Me repito como un loro: ¡basta ya de lagrimas y gritos tras los asesinatos!; el dedo acusador debe dirigirse hacia quien es violento, quien es machista, y debe dirigirse desde los primeros indicios de esa actitud. Mientras los machistas no sientan sobre sus vidas y conductas el rechazo total y absoluto del entorno en el que viven, las normas jurídicas poco podrán hacer para erradicar la violencia machista.
Y tiene razón Mariah José Pou -¡punto y pelota!- cuando muestra su casi estupefacción ante las palabras de sus amigas y amigos: se veía venir, nos lo temíamos…Cuando se ve que un tren va a descarrilar, ¿se encoge uno de hombros?
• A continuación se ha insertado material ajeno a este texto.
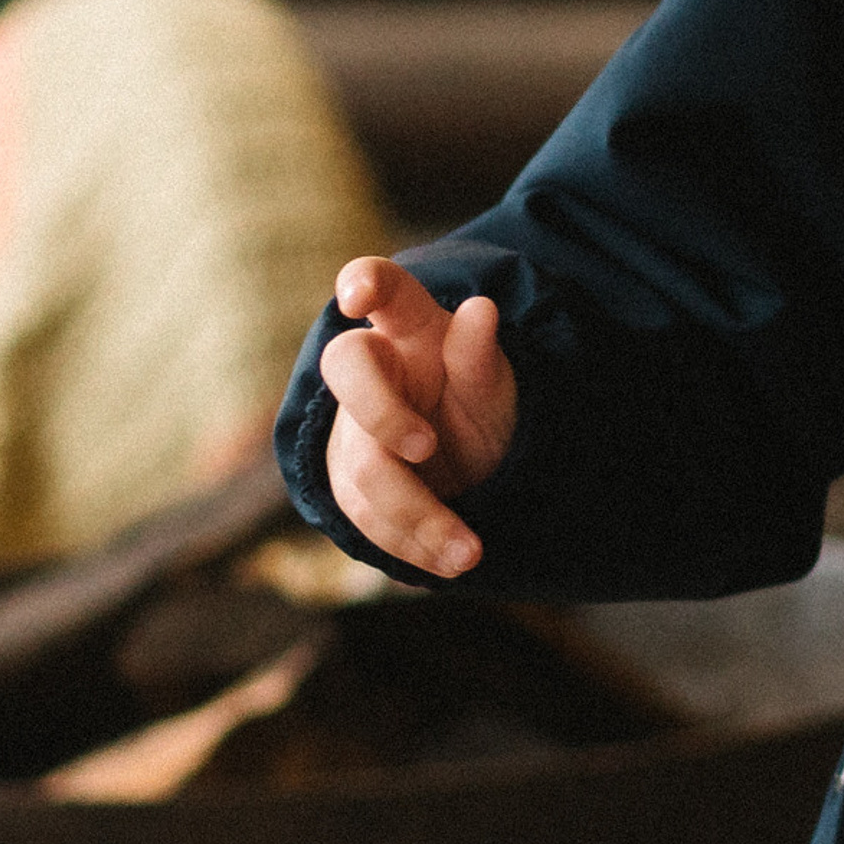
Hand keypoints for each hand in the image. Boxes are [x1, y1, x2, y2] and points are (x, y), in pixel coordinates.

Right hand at [318, 256, 517, 580]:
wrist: (470, 469)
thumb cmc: (480, 408)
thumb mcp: (497, 389)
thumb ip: (482, 359)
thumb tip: (481, 310)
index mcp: (415, 331)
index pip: (386, 288)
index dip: (364, 282)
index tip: (357, 296)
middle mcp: (374, 369)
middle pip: (347, 368)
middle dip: (381, 412)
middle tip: (426, 447)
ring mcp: (352, 425)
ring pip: (361, 461)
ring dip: (415, 513)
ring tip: (470, 554)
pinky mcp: (346, 478)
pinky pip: (363, 513)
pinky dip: (407, 543)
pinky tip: (446, 561)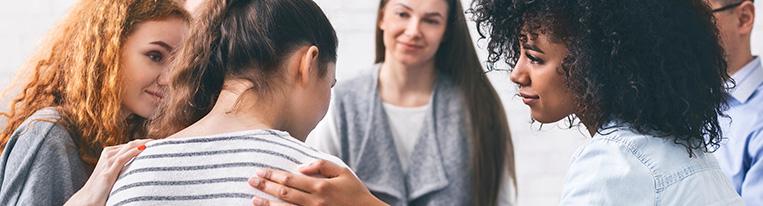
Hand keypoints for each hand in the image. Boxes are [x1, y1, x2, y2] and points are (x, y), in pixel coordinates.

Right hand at [64, 139, 151, 205]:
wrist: (88, 199)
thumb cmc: (103, 187)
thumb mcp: (115, 173)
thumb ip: (124, 166)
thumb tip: (140, 164)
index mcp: (109, 153)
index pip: (130, 144)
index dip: (144, 142)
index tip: (157, 142)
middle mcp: (108, 154)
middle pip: (131, 144)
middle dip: (146, 141)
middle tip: (161, 141)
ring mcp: (107, 162)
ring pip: (128, 148)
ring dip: (143, 144)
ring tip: (156, 143)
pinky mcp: (108, 172)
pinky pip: (123, 158)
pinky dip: (134, 152)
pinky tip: (144, 149)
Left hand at [248, 160, 386, 205]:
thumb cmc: (354, 191)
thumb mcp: (343, 172)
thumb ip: (322, 166)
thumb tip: (302, 167)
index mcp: (321, 186)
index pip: (291, 179)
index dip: (273, 175)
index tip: (260, 171)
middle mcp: (314, 202)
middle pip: (284, 193)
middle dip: (265, 186)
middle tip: (251, 181)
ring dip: (267, 204)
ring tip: (253, 199)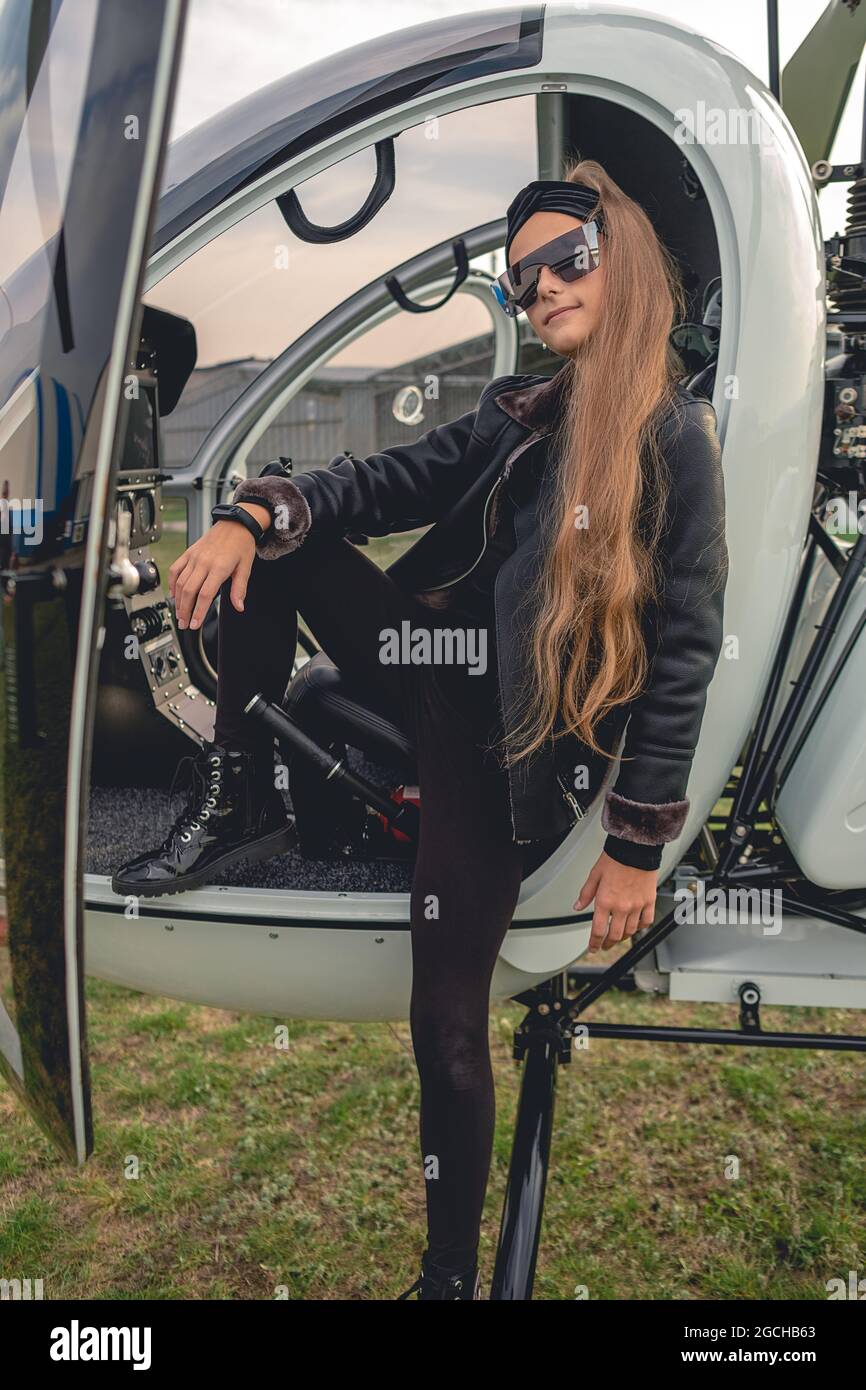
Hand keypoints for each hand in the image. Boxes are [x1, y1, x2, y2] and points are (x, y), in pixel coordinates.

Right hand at [168, 504, 268, 629]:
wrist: (235, 524)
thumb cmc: (241, 545)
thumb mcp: (246, 568)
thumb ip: (240, 589)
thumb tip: (239, 606)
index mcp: (219, 567)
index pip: (205, 595)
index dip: (198, 612)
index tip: (195, 624)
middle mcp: (204, 562)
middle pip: (189, 591)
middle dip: (185, 610)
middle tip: (185, 624)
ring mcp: (194, 557)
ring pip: (181, 582)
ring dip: (178, 601)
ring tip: (180, 614)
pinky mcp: (188, 553)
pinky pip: (176, 569)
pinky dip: (172, 583)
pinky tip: (174, 595)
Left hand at [574, 851, 656, 951]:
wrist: (635, 848)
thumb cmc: (615, 858)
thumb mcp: (594, 875)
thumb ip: (586, 893)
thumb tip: (578, 906)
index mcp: (605, 901)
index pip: (598, 930)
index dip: (594, 943)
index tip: (592, 948)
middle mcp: (622, 906)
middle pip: (615, 935)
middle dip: (608, 944)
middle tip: (604, 946)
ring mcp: (637, 905)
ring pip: (630, 931)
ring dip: (622, 938)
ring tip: (618, 938)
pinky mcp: (649, 901)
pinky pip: (646, 921)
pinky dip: (640, 927)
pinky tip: (635, 927)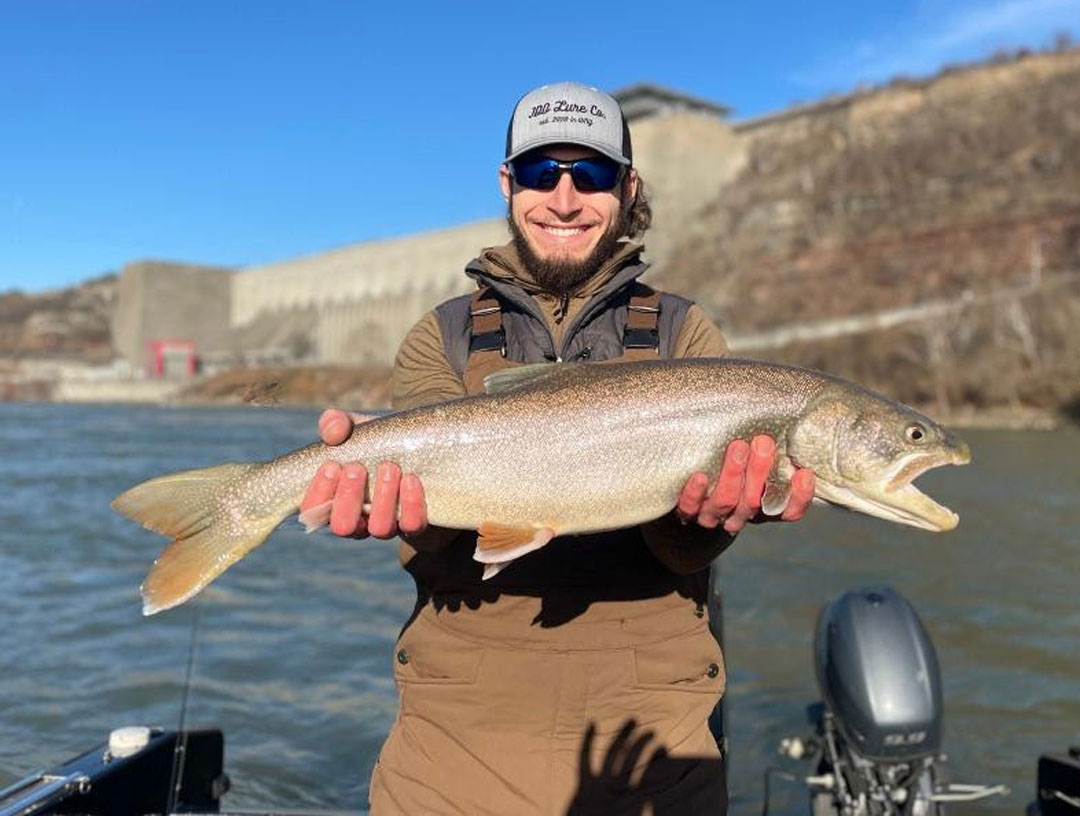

Lo siento, pero en muchos homicidios machistas, además del principal culpable, el homicida, existen otros responsables -¿culpables?- quizás por omisión, quizás por no entender correctamente la amistad y la solidaridad, quizás hasta por egoísmo, por pensar solamente en ellos mismos. Y cuando en el interior de uno mismo existen dudas y desconcierto, es la mano amiga quien puede, y debe, ayudarnos.
Comprendo las dudas de la joven asesinada –nadie le echo una mano en esos momentos- Comparto la indignación de vecinos, familiares y amigos. Clamo por una indignación cuando se presencian o se tiene conocimiento de los primeros actos de machismo. Desde luego, hay que mostrar la repulsa total hacia los machistas. Pero hay que hacerlo mucho antes de que ocurra la tragedia.